Exploiting a child’s illness and possible death in order to score political points will only backfire as people ponder Sebelius’ predicament, imagine their own response to it, and realize that the answers are not easy. Most people will think, “I would not want to have to make this decision.” The best thing to bring out of it, politically, is the question of just how much government involvement we want in health care decisions and whether it is fair to suggest some re-thinking. Beyond that…

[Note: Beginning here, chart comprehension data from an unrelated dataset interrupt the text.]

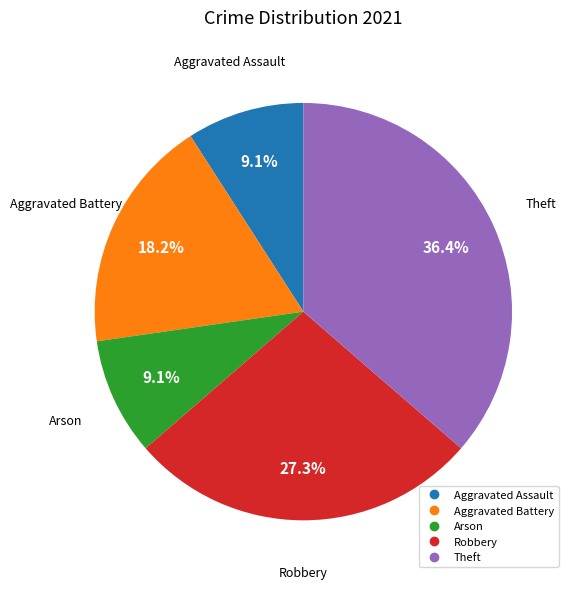

What percentage is the Robbery slice, to the nearest percent?

27%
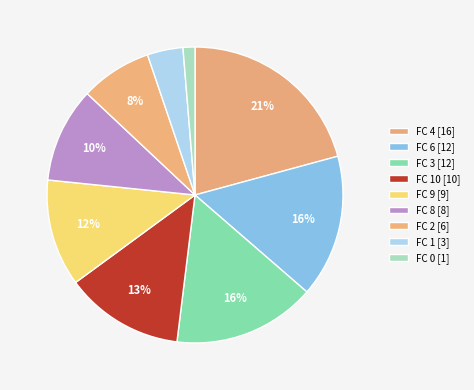

Count the number of slices in the pie.

9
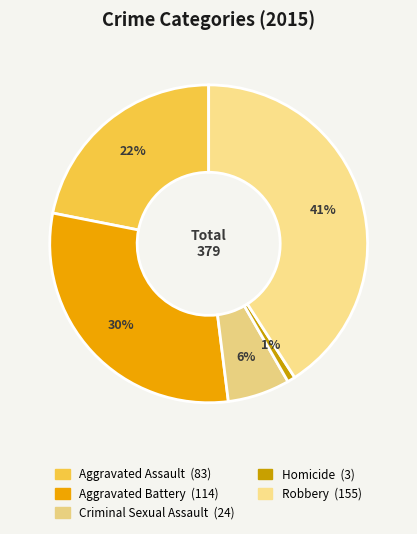

What percentage is the Homicide slice, to the nearest percent?

1%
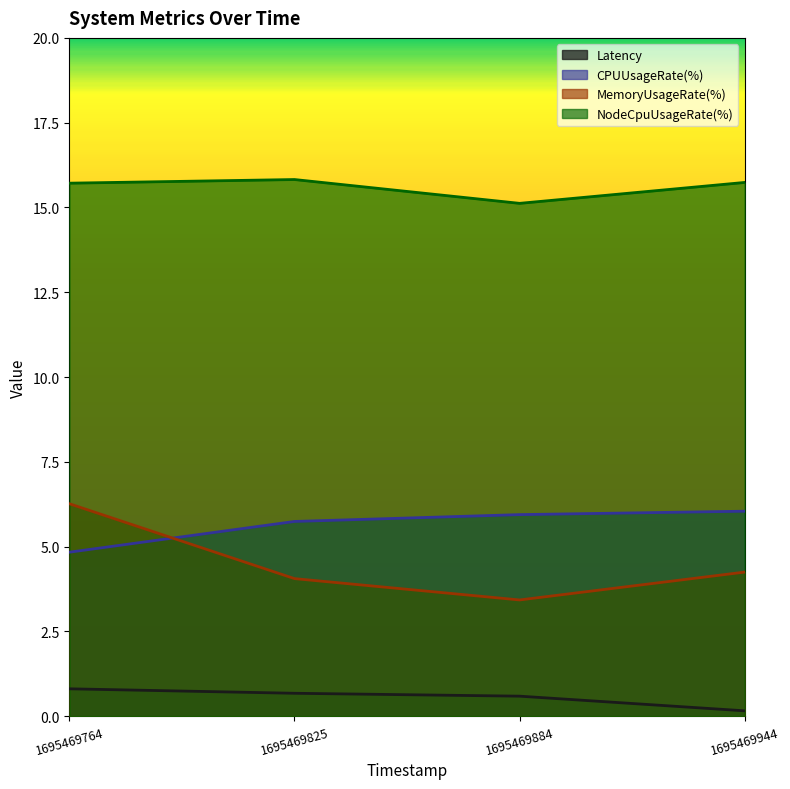

True or false: MemoryUsageRate(%) and NodeCpuUsageRate(%) intersect in this chart.

False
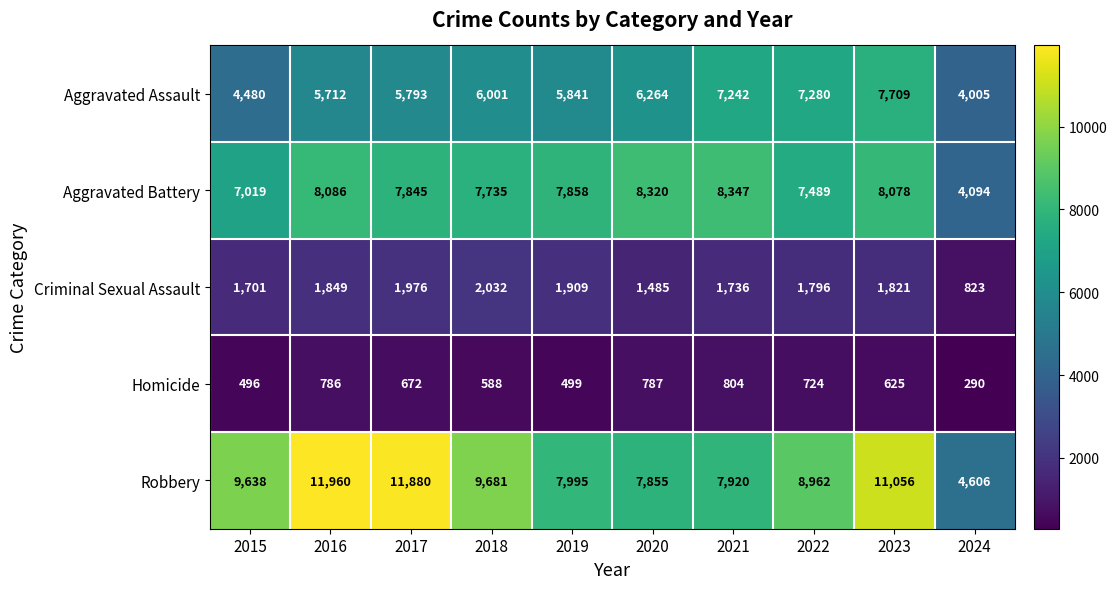

Is it true that Aggravated Battery equals 2608 at 2019?

False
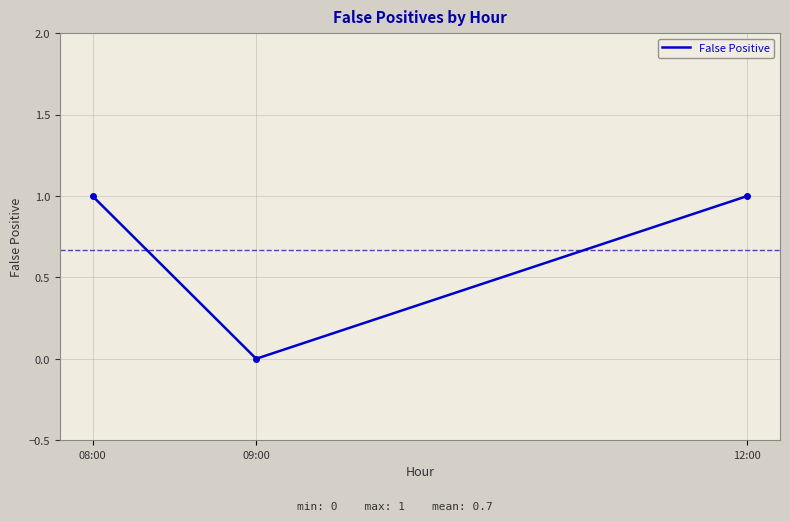

What is the sum of the values at 09:00 and 08:00?

1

Let us pray for the Murnaghan family, because miracles do happen. Lord, the one you love is sick…you are the Divine Physician and Source of all healing and all wisdom. We ask for your merciful attendance upon your daughter, Sarah, and her family — that your wisdom be visited upon medical professionals and the enforcers of these earthly laws, in a way that might yet spare her life, and that in all circumstances and events, your holy will be done. We ask with simplicity of heart, and with no recourse except to you, in the name of Jesus Christ.
A court has ordered Sebelius to make an exception and allow this transplant.
A federal judge has ordered HHS Secretary Kathleen Sebelius to allow Sarah Murnaghan, a 10-year-old in Pennsylvania dying of cystic fibrosis, to be moved to the adult lung transplant list. Normally federal policy prevents children younger than 12 from receiving donated adult lungs, but Sebelius has been under pressure to change the policy.
The parents of the girl asked the judge on Wednesday to order Sebelius to alter organ donation rules so that the dying child has a better chance of receiving new lungs. They say she is running out of time. U.S. District Judge Michael Baylson granted a temporary restraining order to exempt Murnaghan from the current policy, and there will be a hearing on June 14.